第32話 冬の便り



「浩介よ。俺、結婚が決まったよ」


 今朝、スマホの着信音で目が覚めると、懐かしい声が届いてくる。声の主はふるさとの旧友真人まさとからだ。その喜びようから彼の笑顔が伺える。

 高校の頃はガタイが良いのにじゃがいものような笑顔が可愛らしく、コロと呼ばれていたことを思い出してしまう。


 彼は高校時代に俺のボールを受けてくれた相棒。野球用語でいえば壁の球児。それはアオハルの恋が実る暖かい便りであった。


 高校卒業後、長男として故郷の熊本にそのまま残り、家業の旅館仕事を手伝っていた。結婚相手は同じクラスの同級生。5年という一途な恋ものがたりと知る。聞くところ、決断したのは “できちゃった婚” だという。

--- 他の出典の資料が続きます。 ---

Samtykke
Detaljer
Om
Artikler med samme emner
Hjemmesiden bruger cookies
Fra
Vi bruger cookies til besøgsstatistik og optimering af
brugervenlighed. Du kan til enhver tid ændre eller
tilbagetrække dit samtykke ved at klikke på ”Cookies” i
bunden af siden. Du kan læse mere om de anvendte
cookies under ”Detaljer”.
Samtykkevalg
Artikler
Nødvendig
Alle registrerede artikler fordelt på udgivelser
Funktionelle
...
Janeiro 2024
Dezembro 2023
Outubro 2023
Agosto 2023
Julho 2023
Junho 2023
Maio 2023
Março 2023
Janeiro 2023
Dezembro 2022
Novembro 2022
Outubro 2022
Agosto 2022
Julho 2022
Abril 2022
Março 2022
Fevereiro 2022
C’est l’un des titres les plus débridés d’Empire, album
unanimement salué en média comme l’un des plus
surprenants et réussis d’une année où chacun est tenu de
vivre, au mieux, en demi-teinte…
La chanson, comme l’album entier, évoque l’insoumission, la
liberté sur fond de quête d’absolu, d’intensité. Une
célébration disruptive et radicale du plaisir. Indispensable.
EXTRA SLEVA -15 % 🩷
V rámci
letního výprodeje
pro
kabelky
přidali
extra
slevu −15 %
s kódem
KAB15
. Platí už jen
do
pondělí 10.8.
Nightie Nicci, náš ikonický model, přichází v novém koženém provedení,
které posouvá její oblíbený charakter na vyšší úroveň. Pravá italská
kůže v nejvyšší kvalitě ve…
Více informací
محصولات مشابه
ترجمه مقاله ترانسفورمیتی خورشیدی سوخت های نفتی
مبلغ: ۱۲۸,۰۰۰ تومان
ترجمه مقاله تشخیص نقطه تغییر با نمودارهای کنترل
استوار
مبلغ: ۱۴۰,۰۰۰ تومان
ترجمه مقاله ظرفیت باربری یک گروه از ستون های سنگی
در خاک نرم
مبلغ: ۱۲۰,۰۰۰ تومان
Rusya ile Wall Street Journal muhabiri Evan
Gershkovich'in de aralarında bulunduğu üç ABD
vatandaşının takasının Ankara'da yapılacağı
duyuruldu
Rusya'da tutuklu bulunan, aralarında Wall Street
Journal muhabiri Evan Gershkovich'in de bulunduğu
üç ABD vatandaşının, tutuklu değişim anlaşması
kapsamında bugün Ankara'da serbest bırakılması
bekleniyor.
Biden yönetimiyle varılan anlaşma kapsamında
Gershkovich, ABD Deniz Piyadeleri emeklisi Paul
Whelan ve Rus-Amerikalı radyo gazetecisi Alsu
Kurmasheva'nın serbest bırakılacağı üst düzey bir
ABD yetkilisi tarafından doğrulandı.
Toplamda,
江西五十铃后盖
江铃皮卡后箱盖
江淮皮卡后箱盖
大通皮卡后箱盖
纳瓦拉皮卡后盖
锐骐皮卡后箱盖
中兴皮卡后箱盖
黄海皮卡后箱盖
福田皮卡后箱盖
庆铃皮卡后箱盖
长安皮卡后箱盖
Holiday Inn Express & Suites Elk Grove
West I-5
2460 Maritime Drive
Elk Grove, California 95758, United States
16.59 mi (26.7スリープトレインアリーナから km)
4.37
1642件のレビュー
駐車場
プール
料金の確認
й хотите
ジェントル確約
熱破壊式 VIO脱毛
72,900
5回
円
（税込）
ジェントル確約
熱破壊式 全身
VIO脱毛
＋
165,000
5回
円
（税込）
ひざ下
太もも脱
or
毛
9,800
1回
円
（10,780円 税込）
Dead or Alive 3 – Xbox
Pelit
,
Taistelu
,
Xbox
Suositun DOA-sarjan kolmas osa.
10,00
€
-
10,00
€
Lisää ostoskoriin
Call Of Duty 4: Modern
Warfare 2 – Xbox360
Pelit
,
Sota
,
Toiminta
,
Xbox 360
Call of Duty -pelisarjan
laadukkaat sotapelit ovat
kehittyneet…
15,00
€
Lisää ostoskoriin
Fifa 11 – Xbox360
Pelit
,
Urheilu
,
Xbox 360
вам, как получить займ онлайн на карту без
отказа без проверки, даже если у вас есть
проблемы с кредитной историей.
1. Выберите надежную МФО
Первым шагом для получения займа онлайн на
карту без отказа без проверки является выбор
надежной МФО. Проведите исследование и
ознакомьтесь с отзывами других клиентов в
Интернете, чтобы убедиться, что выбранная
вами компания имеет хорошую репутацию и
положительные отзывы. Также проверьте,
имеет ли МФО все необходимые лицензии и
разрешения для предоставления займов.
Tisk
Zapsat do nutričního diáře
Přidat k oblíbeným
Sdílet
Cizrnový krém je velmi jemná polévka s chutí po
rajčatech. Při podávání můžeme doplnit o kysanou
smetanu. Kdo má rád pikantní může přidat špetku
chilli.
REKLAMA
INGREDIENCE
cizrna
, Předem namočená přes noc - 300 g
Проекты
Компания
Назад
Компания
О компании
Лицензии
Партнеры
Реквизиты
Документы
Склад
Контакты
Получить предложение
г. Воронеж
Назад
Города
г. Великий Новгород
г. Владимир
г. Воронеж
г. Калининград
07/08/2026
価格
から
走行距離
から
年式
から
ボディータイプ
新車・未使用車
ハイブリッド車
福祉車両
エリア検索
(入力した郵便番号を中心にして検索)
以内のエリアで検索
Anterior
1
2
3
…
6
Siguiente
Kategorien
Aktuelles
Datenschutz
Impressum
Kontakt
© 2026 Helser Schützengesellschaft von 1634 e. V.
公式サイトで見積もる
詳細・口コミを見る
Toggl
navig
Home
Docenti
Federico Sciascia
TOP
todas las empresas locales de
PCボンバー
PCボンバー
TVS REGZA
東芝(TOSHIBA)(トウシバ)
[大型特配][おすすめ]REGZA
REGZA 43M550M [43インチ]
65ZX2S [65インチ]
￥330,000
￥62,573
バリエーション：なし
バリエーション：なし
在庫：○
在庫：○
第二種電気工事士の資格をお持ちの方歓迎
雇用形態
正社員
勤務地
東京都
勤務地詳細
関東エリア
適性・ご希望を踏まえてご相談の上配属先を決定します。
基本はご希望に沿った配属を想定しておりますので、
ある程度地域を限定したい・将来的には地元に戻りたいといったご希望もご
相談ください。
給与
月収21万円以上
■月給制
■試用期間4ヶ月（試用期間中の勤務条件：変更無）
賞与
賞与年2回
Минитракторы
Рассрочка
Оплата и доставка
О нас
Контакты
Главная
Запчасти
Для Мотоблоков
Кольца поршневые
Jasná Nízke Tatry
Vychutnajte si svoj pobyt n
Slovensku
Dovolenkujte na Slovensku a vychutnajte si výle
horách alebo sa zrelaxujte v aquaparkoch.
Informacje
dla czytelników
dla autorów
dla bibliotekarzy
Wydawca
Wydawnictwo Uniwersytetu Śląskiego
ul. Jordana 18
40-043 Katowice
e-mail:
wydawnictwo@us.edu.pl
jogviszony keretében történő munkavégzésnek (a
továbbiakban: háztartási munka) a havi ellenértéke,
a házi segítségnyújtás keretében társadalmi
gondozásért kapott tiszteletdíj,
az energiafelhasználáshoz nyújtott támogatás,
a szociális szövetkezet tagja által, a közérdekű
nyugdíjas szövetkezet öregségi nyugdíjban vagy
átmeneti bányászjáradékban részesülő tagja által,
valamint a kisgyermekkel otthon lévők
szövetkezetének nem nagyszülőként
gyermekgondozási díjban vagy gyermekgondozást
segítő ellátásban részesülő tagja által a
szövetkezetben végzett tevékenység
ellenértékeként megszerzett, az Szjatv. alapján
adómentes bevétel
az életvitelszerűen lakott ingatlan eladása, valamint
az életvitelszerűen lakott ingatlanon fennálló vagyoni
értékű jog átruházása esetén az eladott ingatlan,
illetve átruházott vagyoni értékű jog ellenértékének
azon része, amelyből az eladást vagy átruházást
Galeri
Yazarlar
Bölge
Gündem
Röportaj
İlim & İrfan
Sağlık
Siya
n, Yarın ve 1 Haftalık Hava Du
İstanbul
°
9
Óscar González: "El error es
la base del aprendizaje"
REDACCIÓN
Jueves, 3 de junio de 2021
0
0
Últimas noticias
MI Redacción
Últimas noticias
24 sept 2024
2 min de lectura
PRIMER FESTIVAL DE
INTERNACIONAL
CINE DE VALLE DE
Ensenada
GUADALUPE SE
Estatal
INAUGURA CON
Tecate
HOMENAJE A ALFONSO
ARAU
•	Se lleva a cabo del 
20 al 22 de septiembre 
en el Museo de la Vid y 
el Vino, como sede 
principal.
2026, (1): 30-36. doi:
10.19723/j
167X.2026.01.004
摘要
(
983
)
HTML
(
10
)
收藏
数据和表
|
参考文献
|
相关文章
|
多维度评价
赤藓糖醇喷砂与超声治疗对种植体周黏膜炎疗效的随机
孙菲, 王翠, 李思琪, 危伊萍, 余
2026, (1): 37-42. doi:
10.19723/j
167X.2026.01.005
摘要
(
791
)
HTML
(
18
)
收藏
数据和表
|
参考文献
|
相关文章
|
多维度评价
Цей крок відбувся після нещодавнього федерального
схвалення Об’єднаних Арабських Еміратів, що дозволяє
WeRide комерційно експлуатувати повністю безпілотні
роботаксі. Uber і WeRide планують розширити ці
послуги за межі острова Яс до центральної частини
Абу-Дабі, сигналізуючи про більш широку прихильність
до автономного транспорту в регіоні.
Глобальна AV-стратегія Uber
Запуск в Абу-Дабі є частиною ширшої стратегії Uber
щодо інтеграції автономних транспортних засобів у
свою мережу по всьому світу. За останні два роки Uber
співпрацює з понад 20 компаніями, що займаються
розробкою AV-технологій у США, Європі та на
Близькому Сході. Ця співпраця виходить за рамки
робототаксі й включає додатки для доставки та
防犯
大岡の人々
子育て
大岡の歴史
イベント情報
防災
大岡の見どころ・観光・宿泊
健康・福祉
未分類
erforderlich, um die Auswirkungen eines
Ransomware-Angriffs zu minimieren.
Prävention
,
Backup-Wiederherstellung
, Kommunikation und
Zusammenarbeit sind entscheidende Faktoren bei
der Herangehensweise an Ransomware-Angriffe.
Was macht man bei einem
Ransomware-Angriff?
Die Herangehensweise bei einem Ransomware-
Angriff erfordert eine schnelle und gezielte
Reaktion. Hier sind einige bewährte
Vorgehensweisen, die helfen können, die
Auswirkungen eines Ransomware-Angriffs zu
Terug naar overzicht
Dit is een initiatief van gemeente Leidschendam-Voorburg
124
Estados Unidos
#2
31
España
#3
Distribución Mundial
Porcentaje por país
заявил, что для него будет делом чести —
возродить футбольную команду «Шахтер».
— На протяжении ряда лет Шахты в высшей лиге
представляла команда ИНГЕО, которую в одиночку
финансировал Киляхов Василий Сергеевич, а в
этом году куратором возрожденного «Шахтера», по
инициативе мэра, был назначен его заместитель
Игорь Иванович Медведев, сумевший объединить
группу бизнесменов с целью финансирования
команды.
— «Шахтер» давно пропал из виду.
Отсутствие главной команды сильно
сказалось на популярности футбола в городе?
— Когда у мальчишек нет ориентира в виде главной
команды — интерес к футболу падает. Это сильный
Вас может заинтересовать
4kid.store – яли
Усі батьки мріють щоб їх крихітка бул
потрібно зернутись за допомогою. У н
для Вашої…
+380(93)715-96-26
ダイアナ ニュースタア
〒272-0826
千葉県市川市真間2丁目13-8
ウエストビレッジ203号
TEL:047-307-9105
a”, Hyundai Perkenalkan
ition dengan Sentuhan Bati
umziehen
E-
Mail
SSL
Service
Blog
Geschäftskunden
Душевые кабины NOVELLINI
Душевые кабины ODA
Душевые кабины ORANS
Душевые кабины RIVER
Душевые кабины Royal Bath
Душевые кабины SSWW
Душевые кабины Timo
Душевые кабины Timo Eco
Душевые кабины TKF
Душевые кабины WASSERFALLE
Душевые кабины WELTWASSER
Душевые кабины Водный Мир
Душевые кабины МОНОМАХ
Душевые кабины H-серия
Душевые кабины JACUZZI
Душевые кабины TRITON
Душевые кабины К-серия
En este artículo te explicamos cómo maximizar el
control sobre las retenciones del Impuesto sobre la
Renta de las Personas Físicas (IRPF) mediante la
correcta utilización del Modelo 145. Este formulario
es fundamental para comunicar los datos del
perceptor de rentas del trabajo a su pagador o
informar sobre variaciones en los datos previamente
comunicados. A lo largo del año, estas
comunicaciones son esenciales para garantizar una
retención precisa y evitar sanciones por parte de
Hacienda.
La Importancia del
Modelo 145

 もう、結婚か? そして、パパか。同時に2つの金星を手に入れやがった。こっちは彼女すらいないというのに。こころ穏やかではないけど、真人のじゃがいものような笑顔が思い出され、嬉しさが込み上げてくる。


「やったー! 良かったなあ」

「日程決まったら、案内状送るから」


「ああー。喜んで参加するわ」


 ※

 その日、4限の授業が終わっても、仲間たちと大学のキャンパスに残っていた。大学の授業時間は通常90分で、最終の講義まで聴き終わると、木枯らし吹く夕方の時刻になってしまう。


 午後からの西日は暖かいもの。

 特に教室内でぬくもりを感じるひと時。


 今日はなんと最後が広い講堂で居眠りしやすい。授業は聖書の時間となり、途中退室は許されない。必修科目の単位が取れないと、進級出来ない仕組みになっている。


 けれど、出席カードだけ提出すれば90分のまどろみの時間となる。聖書をまくらに夢うつつの世界に迷い込み、こっくりこっくり船を漕いでいた。


「おい、浩介。先生が……」


 脅かすなよ。いくら神への冒瀆行為ぼうとくこういとはいえ、厚い本を持ってきただけマシやろう。聖書も用意していない悪友の声で目が覚める。


「ああ……よく寝た」

「しーっ。声が大きいよ」


「おい、終わったら行こうぜ」


 そう言い終わると先生の代わりに、風で揺られる窓ガラスからツタが絡まる建物が見えてくる。見慣れた青い夏ツタも黄金色に染まっているのに気づく。季節の移り変わりは早い。秋は短く、いつしか冬になっていた。


 チャペルってご存じでしょうか? 本学にはその礼拝堂まであるのだ。信仰心もないのにミッション系の大学に通っている。


 冬の夕暮れは早いもの。辺りはすっかり暗いというのに、今夜のキャンパスはいつになく大勢の学生たちで賑わっていた。